PROVIDED MATERIAL START

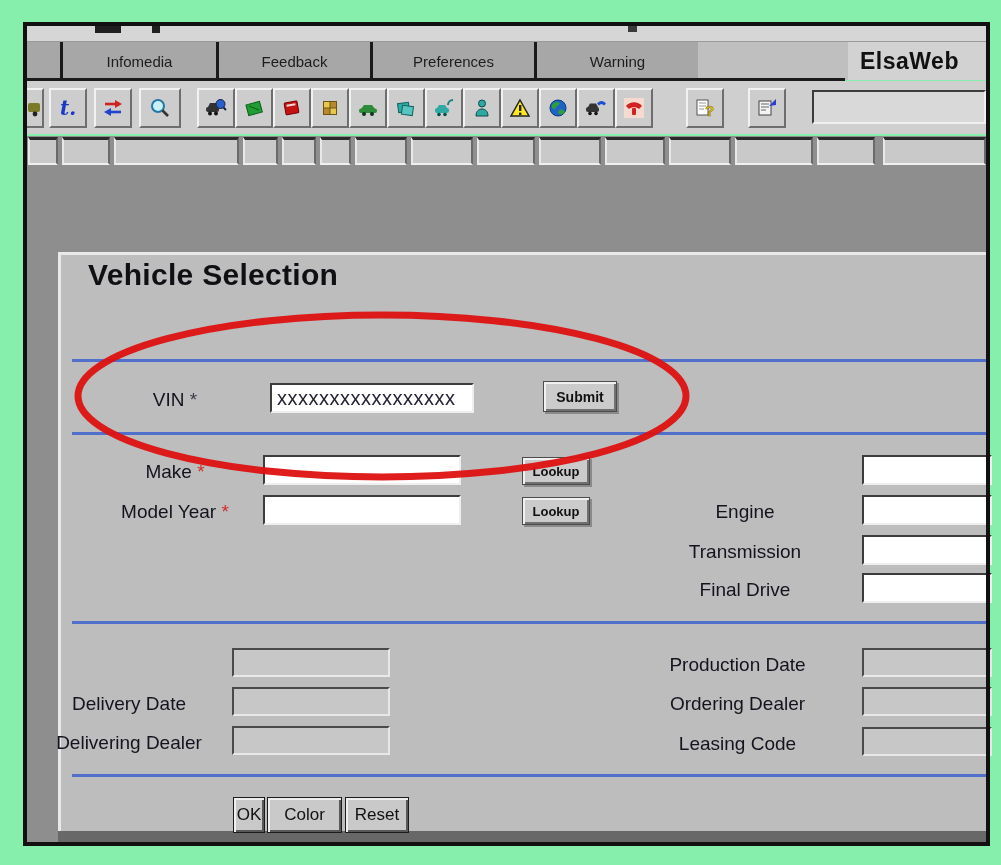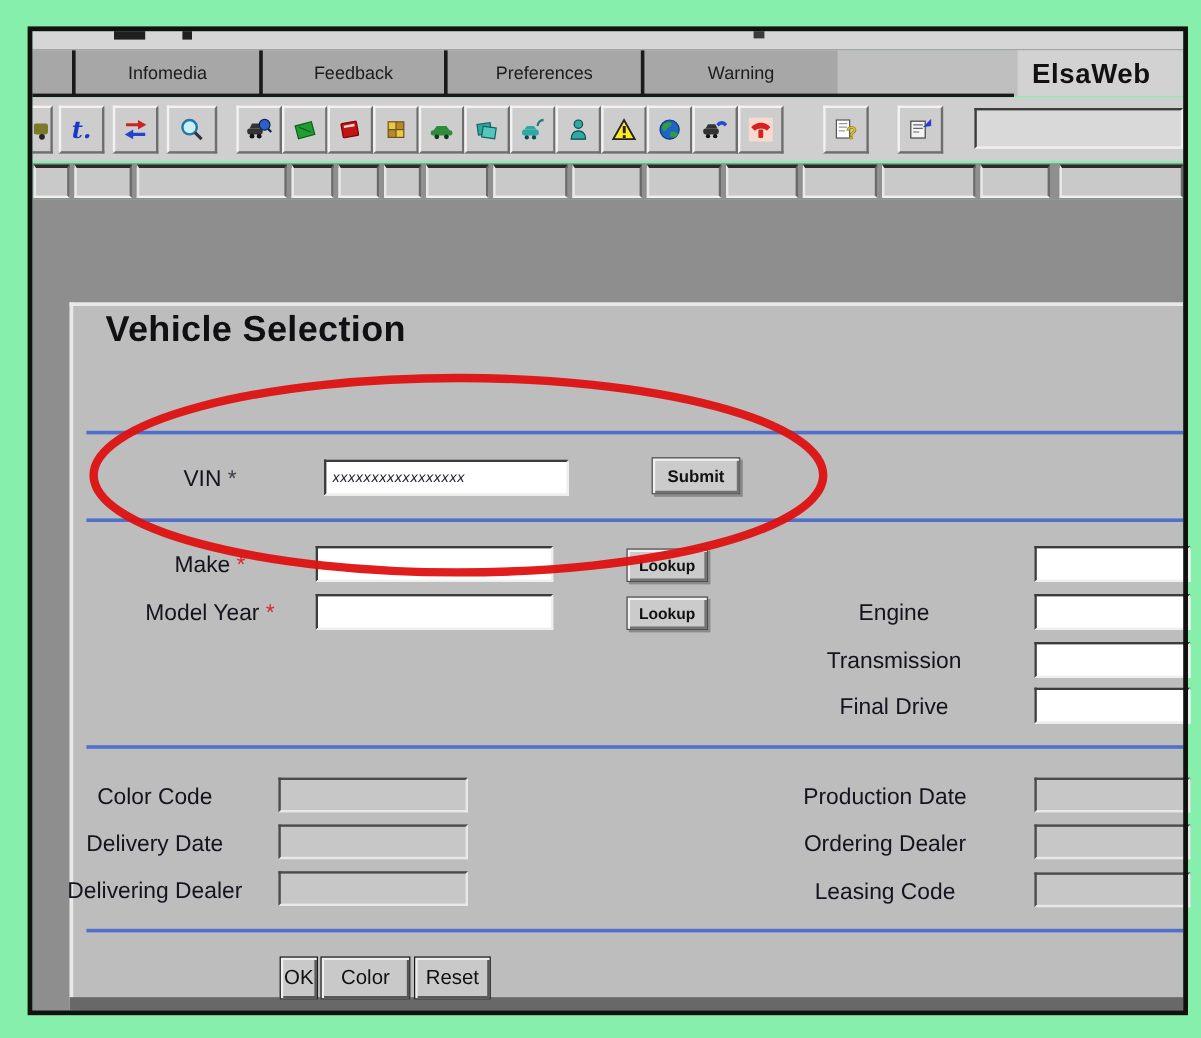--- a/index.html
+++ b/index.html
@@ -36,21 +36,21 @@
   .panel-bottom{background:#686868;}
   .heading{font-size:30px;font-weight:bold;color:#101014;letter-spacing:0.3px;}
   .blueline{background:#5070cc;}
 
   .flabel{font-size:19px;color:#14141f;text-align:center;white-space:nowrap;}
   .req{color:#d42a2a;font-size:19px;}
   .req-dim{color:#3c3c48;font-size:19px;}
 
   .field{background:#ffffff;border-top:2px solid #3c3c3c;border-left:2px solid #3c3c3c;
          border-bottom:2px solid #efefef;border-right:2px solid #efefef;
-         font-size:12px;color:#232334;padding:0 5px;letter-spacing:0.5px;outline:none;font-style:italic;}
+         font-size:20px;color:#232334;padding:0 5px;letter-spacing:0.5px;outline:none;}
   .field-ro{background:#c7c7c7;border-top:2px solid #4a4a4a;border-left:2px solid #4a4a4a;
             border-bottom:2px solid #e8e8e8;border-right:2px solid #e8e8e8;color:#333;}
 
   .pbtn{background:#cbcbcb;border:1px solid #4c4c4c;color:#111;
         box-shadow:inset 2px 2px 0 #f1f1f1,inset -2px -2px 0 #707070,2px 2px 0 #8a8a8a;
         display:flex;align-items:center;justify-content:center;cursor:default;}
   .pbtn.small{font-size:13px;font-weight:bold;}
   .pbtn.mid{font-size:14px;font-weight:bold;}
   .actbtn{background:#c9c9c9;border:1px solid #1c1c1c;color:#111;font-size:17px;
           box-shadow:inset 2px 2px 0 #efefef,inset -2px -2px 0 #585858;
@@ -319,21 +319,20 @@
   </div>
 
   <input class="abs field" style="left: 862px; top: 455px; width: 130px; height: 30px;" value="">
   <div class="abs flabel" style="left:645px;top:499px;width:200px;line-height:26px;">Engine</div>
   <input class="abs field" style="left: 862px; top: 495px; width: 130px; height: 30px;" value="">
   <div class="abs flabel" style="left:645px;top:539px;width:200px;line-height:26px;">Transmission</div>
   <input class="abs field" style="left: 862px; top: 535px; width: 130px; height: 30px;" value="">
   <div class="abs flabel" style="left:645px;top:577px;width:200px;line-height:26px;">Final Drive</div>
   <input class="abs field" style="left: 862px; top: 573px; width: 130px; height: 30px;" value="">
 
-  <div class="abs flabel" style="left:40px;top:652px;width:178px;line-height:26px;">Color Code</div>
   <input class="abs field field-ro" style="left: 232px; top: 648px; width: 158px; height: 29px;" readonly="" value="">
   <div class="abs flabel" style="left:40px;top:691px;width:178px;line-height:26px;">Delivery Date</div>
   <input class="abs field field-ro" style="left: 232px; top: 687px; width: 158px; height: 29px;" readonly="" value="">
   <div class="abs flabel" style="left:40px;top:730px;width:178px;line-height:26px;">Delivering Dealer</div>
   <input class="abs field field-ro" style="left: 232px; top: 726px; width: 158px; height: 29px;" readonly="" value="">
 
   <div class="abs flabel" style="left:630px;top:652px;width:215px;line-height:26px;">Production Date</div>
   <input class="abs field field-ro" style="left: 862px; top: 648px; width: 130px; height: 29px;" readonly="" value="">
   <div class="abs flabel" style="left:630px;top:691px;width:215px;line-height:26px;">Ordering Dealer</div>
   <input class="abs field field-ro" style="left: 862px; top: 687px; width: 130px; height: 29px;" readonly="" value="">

PROVIDED MATERIAL END

### HOW TO COMPLETE THIS TASK
Copy each line of the material where "value" is found.

### TASK OUTPUT
   <input class="abs field" style="left: 862px; top: 455px; width: 130px; height: 30px;" value="">
   <input class="abs field" style="left: 862px; top: 495px; width: 130px; height: 30px;" value="">
   <input class="abs field" style="left: 862px; top: 535px; width: 130px; height: 30px;" value="">
   <input class="abs field" style="left: 862px; top: 573px; width: 130px; height: 30px;" value="">
   <input class="abs field field-ro" style="left: 232px; top: 648px; width: 158px; height: 29px;" readonly="" value="">
   <input class="abs field field-ro" style="left: 232px; top: 687px; width: 158px; height: 29px;" readonly="" value="">
   <input class="abs field field-ro" style="left: 232px; top: 726px; width: 158px; height: 29px;" readonly="" value="">
   <input class="abs field field-ro" style="left: 862px; top: 648px; width: 130px; height: 29px;" readonly="" value="">
   <input class="abs field field-ro" style="left: 862px; top: 687px; width: 130px; height: 29px;" readonly="" value="">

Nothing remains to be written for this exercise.